- Opening Delimiter -

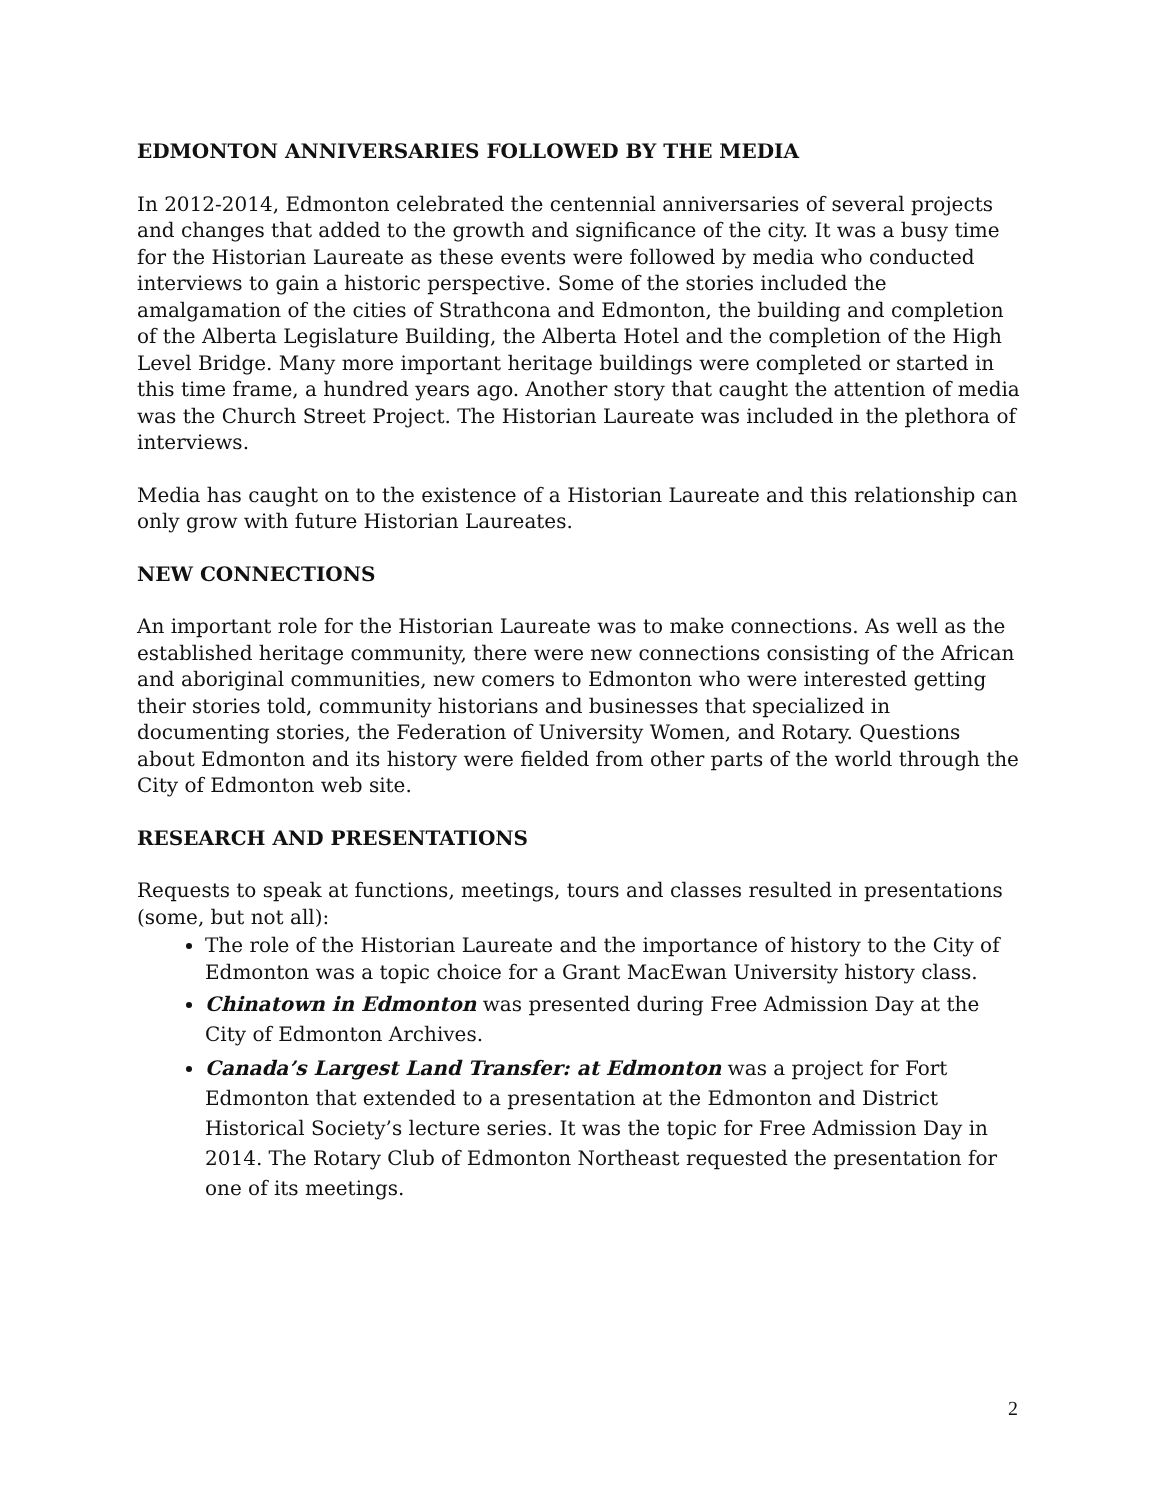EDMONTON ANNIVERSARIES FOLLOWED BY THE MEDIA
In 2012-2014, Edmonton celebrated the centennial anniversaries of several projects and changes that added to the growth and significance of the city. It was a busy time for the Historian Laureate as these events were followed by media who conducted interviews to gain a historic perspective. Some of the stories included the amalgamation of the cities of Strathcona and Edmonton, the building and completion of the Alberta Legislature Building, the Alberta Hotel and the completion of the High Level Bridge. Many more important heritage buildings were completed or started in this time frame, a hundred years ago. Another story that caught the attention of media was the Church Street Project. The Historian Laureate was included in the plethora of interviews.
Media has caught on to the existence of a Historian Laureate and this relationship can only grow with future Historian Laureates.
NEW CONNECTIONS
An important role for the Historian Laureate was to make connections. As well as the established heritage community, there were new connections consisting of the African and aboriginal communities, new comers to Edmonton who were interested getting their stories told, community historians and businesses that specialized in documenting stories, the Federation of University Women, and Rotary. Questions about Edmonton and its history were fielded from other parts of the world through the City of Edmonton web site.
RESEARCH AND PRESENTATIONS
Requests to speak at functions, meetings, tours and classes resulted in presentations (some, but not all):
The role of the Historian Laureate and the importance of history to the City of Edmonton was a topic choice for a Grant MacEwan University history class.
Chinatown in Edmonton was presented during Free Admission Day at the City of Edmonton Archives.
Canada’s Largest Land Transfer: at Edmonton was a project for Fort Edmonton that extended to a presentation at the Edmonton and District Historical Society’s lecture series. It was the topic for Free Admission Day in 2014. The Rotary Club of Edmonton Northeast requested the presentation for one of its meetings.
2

- Closing Delimiter -
- Opening Delimiter -

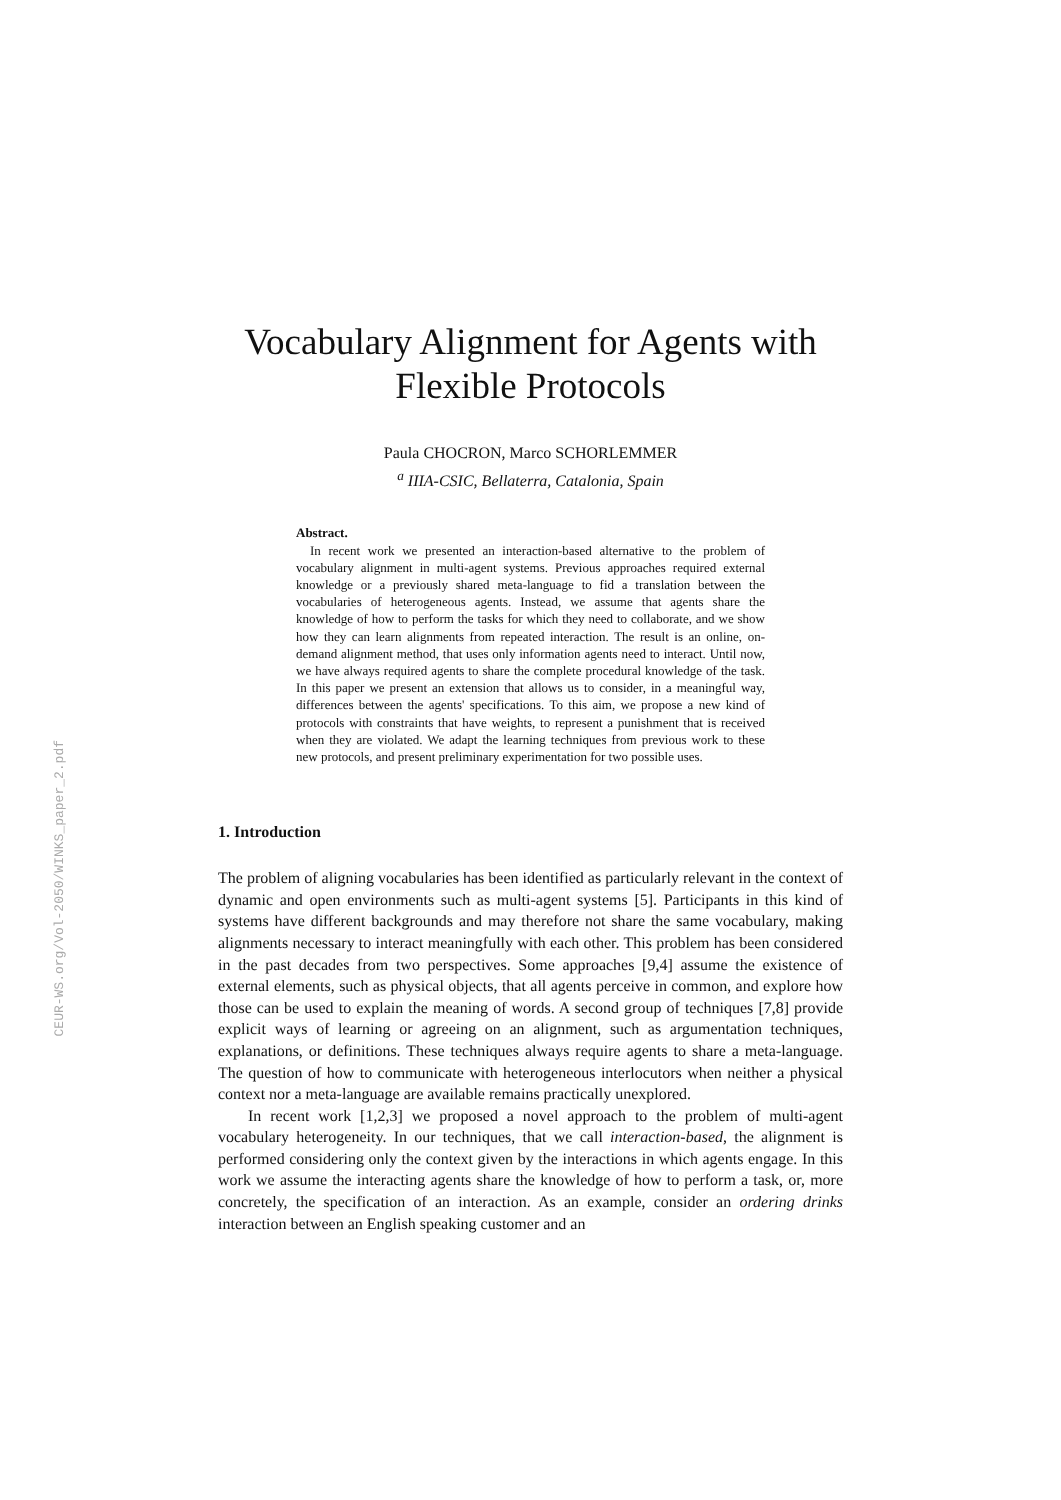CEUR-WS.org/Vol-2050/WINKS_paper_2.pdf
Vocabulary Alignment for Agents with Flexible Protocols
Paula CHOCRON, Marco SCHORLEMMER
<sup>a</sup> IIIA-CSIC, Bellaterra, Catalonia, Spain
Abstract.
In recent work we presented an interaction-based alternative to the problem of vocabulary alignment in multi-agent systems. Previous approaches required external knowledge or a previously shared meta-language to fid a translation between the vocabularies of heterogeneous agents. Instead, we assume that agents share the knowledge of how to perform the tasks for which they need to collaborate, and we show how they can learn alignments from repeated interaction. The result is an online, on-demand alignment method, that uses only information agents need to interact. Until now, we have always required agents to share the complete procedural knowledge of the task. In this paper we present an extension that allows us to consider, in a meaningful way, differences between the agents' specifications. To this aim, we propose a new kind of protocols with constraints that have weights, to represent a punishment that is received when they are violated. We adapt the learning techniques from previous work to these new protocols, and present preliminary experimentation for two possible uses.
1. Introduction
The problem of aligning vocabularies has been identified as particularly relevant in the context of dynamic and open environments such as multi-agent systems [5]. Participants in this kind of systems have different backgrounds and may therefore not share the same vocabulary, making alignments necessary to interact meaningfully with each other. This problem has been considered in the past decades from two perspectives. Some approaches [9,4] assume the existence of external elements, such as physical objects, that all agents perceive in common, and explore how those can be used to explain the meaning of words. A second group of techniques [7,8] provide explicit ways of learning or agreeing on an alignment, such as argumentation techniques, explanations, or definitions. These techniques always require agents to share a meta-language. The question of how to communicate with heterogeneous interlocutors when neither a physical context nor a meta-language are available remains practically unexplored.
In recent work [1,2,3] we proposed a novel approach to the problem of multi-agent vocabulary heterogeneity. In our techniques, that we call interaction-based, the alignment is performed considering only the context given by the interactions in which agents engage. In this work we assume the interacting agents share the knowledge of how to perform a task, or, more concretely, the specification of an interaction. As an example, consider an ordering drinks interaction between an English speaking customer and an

- Closing Delimiter -
- Opening Delimiter -

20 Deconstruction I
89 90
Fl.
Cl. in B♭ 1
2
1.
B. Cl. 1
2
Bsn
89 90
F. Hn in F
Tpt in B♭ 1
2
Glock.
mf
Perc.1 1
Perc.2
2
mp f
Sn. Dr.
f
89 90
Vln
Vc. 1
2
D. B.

- Closing Delimiter -

**YOUR GOAL**
Find every line above that includes the word "Rotary" and report only how many there are.

**TASK ANSWER**
2